SUPPLIED TEXT —
*** Block opens ***

By Christopher A. Parrella, JD, CHC, CPC, CPCO
As members of AAPC, you are ethically and professionally responsible for treating co-workers, employers, and colleagues fairly, as well as obligated to foster an environment of fairness whether it be at work, a chapter meeting, or other professional event. The principle of fairness requires impartiality, honesty, and the disclosure of material conflicts of interest. A conflict of interest generally occurs when you're in a position to influence a decision on behalf of a particular party when your decision, more likely than not, will affect another party to whom you have a corresponding and competing loyalty.
Fairness generally involves a total disregard of personal feelings, prejudices, and desires to attain a proper balance of conflicting interests. Fairness is treating others in the same fashion you want to be treated. Fairness is at the core of all professional engagements. It's very likely that the person seeking your professional services has substantially less knowledge and training in the area of coding than yourself. You bring your knowledge and training as a healthcare business professional to establish a relationship of trust to deliver services and advice to the client. You are responsible to ensure an environment of inclusiveness and a commitment to diversity in the organization you serve.

*** Block closes ***

PROMPT — Can you continue the article on fairness for AAPC members, starting after its last sentence? The data that comes next has no connection to the article on fairness.

DATA SUPPLIED —

*** Block opens ***

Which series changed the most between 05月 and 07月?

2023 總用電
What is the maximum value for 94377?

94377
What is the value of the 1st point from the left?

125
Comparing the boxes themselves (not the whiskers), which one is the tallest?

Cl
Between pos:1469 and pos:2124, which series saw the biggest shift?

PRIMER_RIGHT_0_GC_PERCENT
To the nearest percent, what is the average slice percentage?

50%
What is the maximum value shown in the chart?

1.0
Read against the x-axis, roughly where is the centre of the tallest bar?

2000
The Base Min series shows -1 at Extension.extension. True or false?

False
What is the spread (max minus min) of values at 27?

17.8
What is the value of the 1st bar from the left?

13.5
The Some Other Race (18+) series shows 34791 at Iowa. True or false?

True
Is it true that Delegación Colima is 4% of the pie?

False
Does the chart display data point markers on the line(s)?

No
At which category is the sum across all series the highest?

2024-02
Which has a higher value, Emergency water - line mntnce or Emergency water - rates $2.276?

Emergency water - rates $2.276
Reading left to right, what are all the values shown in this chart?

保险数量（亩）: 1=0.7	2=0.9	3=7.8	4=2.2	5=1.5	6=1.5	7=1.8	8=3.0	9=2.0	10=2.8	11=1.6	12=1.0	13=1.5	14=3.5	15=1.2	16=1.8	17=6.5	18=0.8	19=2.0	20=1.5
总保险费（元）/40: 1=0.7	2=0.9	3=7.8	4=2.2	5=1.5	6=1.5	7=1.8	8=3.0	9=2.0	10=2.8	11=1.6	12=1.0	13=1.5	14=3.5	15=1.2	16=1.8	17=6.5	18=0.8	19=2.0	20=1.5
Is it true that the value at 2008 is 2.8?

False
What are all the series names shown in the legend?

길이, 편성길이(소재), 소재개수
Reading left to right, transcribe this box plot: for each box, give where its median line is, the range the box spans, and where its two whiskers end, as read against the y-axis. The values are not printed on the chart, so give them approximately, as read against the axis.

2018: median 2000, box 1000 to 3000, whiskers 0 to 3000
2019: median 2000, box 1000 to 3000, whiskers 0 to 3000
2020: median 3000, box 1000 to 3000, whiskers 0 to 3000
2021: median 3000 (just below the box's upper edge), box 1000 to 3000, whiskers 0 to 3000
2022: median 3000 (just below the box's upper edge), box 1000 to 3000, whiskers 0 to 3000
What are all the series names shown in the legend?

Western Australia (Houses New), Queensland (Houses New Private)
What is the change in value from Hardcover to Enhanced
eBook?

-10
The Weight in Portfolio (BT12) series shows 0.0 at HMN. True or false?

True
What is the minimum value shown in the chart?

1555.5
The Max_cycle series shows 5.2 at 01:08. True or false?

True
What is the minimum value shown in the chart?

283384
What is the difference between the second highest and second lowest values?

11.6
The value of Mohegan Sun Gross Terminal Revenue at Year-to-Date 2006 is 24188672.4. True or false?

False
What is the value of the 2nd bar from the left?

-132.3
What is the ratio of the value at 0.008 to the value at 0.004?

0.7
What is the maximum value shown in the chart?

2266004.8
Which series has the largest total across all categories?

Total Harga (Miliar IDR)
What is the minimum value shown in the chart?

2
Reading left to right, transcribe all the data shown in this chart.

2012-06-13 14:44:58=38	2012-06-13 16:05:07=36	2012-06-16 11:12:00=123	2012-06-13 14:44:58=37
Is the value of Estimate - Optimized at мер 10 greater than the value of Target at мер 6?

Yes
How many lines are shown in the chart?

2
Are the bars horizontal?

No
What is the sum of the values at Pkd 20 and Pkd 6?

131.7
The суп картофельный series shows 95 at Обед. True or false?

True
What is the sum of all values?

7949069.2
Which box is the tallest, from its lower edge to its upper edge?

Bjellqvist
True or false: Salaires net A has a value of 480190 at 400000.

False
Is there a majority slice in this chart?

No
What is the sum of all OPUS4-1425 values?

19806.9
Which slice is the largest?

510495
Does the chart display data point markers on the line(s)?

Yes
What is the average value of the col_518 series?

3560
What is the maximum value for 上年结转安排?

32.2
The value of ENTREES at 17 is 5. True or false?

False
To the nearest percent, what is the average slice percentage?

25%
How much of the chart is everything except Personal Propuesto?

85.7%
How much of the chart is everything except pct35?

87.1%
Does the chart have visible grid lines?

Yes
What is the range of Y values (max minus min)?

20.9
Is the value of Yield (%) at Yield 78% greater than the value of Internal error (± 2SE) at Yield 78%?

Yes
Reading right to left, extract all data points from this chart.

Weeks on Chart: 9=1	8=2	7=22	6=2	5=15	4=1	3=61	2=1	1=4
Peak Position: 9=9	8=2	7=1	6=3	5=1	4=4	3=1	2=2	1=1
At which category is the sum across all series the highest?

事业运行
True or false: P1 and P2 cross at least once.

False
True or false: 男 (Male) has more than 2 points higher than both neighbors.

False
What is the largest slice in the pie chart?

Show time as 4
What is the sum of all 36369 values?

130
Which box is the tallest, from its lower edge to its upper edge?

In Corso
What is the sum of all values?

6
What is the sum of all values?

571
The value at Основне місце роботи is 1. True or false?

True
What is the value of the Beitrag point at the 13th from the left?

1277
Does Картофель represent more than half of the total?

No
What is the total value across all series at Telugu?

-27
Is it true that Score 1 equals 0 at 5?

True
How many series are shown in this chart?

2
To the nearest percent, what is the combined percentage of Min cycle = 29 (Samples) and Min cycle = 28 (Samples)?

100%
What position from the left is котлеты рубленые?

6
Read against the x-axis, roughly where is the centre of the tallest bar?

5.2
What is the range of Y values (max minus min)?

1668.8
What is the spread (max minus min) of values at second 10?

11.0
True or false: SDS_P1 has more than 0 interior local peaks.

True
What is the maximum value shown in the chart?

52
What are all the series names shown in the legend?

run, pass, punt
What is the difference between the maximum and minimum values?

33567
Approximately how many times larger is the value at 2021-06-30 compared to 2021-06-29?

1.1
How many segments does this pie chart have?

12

*** Block closes ***

RESULT FOR THIS TASK —
As AAPC members, you are given the responsibility of developing, administering, and advocating policies and procedures that foster fair, consistent, and equitable treatment for all. Regardless of your personal interests, you are obligated to support and foster a corporate culture made of decisions by your organization that are both ethical and legal. It is your ethical duty to conduct yourself in a manner that equalizes your self-interests with the interests of others. To achieve this goal, you must always act impartially and objectively. When you consider each statement or action from the perspective of those on the receiving side, choosing the correct approach becomes more readily apparent.